## EXERCISE INSTRUCTIONS
Your answer should consist solely of the lines from the first line of the data through the line with "ВАЗ 2108-099, прав., білий", each reproduced exactly.

START DATA SUPPLIED

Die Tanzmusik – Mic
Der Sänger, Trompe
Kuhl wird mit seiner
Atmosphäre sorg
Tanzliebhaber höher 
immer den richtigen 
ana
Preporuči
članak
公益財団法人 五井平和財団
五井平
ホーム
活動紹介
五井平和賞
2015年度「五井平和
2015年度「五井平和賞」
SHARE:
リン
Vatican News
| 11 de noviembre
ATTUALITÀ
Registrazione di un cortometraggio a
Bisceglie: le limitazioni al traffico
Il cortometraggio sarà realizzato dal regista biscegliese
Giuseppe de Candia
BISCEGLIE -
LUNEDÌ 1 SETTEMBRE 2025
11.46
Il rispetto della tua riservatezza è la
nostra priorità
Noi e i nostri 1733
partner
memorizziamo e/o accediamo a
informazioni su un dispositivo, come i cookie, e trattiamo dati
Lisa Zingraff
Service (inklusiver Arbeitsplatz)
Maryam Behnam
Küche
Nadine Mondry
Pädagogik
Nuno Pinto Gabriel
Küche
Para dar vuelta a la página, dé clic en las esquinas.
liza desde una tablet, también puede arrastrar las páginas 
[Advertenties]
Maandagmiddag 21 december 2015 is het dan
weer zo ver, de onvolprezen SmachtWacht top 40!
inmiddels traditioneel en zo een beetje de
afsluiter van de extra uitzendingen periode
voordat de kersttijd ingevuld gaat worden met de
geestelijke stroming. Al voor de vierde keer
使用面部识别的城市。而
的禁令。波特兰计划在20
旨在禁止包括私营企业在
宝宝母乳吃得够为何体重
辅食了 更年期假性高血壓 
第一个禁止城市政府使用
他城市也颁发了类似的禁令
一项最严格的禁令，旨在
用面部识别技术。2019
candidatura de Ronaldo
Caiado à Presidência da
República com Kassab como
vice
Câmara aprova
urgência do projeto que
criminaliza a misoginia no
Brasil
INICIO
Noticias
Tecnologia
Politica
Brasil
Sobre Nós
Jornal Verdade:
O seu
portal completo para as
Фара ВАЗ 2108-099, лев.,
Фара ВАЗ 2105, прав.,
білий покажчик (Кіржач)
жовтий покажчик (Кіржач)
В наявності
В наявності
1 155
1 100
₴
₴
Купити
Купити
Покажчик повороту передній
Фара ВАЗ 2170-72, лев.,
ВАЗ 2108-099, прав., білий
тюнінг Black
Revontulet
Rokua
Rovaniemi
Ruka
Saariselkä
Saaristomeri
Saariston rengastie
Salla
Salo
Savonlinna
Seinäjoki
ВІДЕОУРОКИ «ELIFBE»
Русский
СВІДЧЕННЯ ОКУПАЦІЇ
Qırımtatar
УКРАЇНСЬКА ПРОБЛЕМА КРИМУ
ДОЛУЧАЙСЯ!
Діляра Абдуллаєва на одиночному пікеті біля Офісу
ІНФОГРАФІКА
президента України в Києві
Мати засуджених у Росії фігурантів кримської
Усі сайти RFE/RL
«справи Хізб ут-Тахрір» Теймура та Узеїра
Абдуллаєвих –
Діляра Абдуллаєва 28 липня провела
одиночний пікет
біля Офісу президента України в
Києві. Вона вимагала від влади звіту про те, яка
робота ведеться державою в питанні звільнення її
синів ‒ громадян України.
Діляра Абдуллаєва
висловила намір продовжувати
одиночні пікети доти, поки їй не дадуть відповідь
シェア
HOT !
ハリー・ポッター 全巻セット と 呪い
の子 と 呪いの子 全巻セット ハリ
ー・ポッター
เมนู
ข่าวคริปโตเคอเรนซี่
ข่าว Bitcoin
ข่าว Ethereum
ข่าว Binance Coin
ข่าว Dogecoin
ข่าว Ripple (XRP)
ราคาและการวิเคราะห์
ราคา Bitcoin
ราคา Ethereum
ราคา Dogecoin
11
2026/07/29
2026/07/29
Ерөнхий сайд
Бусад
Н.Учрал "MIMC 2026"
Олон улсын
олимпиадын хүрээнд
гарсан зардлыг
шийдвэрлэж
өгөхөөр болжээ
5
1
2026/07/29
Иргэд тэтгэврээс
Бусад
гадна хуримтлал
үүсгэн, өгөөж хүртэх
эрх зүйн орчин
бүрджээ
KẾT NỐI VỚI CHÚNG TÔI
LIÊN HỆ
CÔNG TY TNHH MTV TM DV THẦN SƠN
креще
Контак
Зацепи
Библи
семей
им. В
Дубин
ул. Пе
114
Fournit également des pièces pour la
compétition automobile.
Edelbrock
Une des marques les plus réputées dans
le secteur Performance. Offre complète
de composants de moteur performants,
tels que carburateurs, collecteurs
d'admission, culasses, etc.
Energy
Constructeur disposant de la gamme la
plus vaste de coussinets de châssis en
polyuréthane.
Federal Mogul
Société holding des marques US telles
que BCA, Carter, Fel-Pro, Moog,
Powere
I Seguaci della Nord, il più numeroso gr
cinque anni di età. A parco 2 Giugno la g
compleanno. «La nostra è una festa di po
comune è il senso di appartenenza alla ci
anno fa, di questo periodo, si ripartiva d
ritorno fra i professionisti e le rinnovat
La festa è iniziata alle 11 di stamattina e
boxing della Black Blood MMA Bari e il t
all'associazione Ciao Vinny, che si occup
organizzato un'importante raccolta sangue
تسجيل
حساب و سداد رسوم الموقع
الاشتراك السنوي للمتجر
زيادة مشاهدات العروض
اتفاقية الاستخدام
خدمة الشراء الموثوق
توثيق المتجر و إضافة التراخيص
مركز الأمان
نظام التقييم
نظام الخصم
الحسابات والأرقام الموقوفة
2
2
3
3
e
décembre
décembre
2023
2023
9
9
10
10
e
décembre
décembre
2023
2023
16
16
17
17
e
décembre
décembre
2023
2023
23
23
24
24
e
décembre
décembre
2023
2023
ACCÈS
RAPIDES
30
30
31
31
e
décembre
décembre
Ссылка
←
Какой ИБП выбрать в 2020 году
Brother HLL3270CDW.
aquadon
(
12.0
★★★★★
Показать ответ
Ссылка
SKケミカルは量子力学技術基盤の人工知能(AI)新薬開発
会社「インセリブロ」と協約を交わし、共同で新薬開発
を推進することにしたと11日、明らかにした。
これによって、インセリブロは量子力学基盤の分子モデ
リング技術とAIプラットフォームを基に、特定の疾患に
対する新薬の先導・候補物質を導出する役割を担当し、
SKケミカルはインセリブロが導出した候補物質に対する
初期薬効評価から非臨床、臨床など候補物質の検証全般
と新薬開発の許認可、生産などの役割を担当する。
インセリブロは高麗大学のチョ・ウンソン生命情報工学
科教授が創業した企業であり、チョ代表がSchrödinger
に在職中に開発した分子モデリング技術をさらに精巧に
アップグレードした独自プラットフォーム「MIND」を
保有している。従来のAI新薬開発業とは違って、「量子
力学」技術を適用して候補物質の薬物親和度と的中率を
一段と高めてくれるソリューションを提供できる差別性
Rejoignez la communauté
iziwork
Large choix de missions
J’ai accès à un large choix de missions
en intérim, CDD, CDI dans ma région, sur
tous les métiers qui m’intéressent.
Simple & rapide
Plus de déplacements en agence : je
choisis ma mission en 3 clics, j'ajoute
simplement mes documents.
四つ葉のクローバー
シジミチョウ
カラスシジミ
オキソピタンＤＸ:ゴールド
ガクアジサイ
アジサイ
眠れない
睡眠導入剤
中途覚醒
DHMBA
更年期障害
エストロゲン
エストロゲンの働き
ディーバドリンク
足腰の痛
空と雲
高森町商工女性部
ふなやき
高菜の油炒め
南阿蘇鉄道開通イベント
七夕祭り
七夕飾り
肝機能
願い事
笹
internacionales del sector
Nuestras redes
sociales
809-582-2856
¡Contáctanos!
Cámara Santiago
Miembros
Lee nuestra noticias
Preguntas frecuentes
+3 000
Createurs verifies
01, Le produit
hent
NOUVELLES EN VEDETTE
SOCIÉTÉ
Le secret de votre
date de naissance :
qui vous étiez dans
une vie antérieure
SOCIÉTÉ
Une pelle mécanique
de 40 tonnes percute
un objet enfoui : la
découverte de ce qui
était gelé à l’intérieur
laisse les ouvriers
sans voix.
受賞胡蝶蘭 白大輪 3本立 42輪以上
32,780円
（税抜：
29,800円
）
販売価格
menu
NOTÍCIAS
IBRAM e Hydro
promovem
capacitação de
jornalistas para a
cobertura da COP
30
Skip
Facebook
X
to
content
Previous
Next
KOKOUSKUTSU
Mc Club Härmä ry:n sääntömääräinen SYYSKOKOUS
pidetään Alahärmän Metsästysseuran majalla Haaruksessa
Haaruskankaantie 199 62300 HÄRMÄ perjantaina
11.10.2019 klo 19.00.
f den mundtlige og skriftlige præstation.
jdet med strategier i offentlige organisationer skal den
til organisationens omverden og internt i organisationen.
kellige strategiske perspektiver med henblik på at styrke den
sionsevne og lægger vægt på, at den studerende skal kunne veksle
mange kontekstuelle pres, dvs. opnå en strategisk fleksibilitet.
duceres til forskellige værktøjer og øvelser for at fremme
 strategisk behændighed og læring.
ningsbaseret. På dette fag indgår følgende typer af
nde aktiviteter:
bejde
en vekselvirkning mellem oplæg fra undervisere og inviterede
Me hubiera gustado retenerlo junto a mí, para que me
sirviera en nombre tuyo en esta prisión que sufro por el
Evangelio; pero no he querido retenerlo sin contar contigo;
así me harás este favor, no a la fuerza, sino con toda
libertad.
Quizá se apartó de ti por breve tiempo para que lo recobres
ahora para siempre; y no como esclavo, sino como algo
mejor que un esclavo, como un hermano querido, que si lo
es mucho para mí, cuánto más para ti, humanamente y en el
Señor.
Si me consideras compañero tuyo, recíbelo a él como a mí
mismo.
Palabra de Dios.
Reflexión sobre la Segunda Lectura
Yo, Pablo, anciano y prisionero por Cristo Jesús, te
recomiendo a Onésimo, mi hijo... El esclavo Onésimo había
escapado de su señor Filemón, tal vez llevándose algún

END DATA SUPPLIED

## RESPONSE FOR THIS EXERCISE
Die Tanzmusik – Mic
Der Sänger, Trompe
Kuhl wird mit seiner
Atmosphäre sorg
Tanzliebhaber höher 
immer den richtigen 
ana
Preporuči
članak
公益財団法人 五井平和財団
五井平
ホーム
活動紹介
五井平和賞
2015年度「五井平和
2015年度「五井平和賞」
SHARE:
リン
Vatican News
| 11 de noviembre
ATTUALITÀ
Registrazione di un cortometraggio a
Bisceglie: le limitazioni al traffico
Il cortometraggio sarà realizzato dal regista biscegliese
Giuseppe de Candia
BISCEGLIE -
LUNEDÌ 1 SETTEMBRE 2025
11.46
Il rispetto della tua riservatezza è la
nostra priorità
Noi e i nostri 1733
partner
memorizziamo e/o accediamo a
informazioni su un dispositivo, come i cookie, e trattiamo dati
Lisa Zingraff
Service (inklusiver Arbeitsplatz)
Maryam Behnam
Küche
Nadine Mondry
Pädagogik
Nuno Pinto Gabriel
Küche
Para dar vuelta a la página, dé clic en las esquinas.
liza desde una tablet, también puede arrastrar las páginas 
[Advertenties]
Maandagmiddag 21 december 2015 is het dan
weer zo ver, de onvolprezen SmachtWacht top 40!
inmiddels traditioneel en zo een beetje de
afsluiter van de extra uitzendingen periode
voordat de kersttijd ingevuld gaat worden met de
geestelijke stroming. Al voor de vierde keer
使用面部识别的城市。而
的禁令。波特兰计划在20
旨在禁止包括私营企业在
宝宝母乳吃得够为何体重
辅食了 更年期假性高血壓 
第一个禁止城市政府使用
他城市也颁发了类似的禁令
一项最严格的禁令，旨在
用面部识别技术。2019
candidatura de Ronaldo
Caiado à Presidência da
República com Kassab como
vice
Câmara aprova
urgência do projeto que
criminaliza a misoginia no
Brasil
INICIO
Noticias
Tecnologia
Politica
Brasil
Sobre Nós
Jornal Verdade:
O seu
portal completo para as
Фара ВАЗ 2108-099, лев.,
Фара ВАЗ 2105, прав.,
білий покажчик (Кіржач)
жовтий покажчик (Кіржач)
В наявності
В наявності
1 155
1 100
₴
₴
Купити
Купити
Покажчик повороту передній
Фара ВАЗ 2170-72, лев.,
ВАЗ 2108-099, прав., білий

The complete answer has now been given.